Asymptotics of surface-plasmon redshift saturation at sub-nanometric separations

TL;DR

This paper provides an asymptotic analysis of plasmon resonance redshift saturation at extremely small gaps, revealing a nonlocal mechanism that effectively widens the gap and sets a lower bound on resonance frequency.

Contribution

It introduces a simple asymptotic formula capturing nonlocal effects causing plasmon redshift saturation at subnanometric gaps, supported by physical interpretation and agreement with numerical data.

Findings

Nonlocality manifests as an effective potential discontinuity.

Resonance frequency asymptotics are renormalized, providing a lower bound.

The model agrees with numerical computations for nanowire and nanosphere dimers.

Abstract

Many promising nanophotonics endeavours hinge upon the unique plasmonic properties of nanometallic structures with narrow non-metallic gaps, which support super-concentrated bonding modes that singularly redshift with decreasing separations.

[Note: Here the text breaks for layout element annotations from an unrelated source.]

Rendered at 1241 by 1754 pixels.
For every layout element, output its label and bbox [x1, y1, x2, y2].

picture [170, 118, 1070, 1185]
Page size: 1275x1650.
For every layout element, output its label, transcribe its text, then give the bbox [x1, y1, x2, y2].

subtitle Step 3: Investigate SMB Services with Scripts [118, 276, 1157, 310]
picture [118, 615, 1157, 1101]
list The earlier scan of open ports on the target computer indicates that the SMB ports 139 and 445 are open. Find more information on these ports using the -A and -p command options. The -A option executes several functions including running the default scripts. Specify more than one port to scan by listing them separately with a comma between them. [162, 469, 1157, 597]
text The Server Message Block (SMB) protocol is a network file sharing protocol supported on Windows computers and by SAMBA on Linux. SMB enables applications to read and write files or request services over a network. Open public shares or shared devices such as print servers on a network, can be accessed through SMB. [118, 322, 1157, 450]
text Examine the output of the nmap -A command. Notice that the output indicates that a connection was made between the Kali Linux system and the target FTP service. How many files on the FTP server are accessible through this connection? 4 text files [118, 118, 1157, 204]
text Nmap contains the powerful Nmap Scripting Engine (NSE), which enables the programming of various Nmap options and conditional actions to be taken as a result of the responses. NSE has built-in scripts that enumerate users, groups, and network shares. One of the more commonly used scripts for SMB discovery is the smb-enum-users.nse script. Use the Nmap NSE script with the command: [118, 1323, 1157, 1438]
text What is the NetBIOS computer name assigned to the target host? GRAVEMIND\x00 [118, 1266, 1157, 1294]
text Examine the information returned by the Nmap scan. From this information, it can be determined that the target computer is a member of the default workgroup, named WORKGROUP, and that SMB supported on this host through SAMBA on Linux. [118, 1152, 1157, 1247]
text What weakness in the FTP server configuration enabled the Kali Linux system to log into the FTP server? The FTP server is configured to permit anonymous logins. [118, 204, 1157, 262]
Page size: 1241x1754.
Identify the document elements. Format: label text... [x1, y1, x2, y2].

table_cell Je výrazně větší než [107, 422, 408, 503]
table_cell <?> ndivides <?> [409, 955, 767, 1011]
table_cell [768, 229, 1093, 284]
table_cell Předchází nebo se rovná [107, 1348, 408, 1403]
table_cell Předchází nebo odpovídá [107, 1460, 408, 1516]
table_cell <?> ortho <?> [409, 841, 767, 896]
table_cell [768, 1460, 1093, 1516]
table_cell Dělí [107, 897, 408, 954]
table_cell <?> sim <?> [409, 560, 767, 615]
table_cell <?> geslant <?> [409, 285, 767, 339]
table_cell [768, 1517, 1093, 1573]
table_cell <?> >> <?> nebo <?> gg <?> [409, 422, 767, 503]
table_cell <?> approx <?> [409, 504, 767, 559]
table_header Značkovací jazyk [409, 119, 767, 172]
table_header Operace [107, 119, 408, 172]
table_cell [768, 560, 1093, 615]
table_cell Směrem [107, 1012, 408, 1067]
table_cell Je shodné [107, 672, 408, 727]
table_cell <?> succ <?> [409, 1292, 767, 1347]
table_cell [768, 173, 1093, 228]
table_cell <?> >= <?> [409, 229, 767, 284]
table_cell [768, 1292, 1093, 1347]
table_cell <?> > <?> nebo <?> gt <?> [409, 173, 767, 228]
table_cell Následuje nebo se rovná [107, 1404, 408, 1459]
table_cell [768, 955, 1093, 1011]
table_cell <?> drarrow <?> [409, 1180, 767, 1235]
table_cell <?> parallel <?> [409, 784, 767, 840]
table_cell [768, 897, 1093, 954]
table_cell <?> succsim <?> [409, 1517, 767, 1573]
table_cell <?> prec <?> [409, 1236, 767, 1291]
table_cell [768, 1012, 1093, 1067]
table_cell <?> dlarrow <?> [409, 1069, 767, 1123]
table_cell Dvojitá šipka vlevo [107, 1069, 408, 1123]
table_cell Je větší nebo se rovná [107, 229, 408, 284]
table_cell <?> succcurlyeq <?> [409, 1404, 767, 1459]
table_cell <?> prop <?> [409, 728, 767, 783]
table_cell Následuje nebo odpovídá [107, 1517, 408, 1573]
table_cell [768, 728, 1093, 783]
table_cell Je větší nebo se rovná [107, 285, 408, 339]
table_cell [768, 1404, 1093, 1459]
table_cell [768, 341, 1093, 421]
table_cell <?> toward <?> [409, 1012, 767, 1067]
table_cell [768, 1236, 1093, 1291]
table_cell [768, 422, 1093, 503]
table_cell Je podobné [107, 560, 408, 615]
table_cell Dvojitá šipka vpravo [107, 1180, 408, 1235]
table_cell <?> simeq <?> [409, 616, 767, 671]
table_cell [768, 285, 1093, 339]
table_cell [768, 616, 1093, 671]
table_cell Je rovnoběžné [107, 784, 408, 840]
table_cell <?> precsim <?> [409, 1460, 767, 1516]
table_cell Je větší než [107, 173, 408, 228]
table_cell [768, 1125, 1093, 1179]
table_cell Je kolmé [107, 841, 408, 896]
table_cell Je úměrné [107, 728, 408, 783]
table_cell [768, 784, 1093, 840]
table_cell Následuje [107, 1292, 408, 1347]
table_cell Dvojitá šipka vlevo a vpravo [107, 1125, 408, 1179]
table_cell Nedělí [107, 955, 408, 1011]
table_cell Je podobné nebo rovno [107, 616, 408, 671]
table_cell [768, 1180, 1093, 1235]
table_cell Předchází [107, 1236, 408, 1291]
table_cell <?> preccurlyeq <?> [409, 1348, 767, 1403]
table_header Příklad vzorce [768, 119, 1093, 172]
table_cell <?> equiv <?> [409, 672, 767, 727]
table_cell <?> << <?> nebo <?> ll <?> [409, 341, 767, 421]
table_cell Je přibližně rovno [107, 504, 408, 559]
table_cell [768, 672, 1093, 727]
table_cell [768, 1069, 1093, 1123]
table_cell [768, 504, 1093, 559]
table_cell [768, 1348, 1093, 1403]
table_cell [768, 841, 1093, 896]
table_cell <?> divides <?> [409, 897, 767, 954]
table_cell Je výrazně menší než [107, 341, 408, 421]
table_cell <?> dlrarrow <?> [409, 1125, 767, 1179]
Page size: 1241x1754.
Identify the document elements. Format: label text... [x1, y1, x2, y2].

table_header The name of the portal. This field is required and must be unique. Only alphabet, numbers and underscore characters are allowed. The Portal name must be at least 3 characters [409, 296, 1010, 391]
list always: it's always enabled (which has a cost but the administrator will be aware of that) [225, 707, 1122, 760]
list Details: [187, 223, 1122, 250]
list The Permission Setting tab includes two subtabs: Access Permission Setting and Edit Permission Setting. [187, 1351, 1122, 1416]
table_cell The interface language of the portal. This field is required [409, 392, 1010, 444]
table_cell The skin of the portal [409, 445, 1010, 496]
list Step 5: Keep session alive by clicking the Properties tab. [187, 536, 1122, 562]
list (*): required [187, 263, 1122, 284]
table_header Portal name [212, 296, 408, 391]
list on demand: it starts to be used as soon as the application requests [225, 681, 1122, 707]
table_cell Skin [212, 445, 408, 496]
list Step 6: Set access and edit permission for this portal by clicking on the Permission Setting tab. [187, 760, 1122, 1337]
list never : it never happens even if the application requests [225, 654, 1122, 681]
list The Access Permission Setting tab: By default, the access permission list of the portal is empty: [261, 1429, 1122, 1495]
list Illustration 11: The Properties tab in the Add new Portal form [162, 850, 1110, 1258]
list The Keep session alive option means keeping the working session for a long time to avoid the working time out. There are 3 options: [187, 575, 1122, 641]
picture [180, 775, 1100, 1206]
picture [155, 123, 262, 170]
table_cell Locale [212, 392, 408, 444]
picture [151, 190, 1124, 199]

In this letter, we present a descriptive physical picture, complemented by elementary asymptotic formulae, of a nonlocal mechanism for plasmon-redshift saturation at subnanometric gap widths. Thus, by considering the electron-charge and field distributions in the close vicinity of the metal-vacuum interface, we show that nonlocality is asymptotically manifested as an effective potential discontinuity. For bonding modes in the near-contact limit, the latter discontinuity is shown to be effectively equivalent to a widening of the gap. As a consequence, the resonance-frequency near-contact asymptotics are a renormalisation of the corresponding local ones. Specifically, the renormalisation furnishes an asymptotic plasmon-frequency lower bound that scales with the $1/4$-power of the Fermi wavelength. We demonstrate these remarkable features in the prototypical cases of nanowire and nanosphere dimers, showing agreement between our elementary expressions and previously reported numerical computations.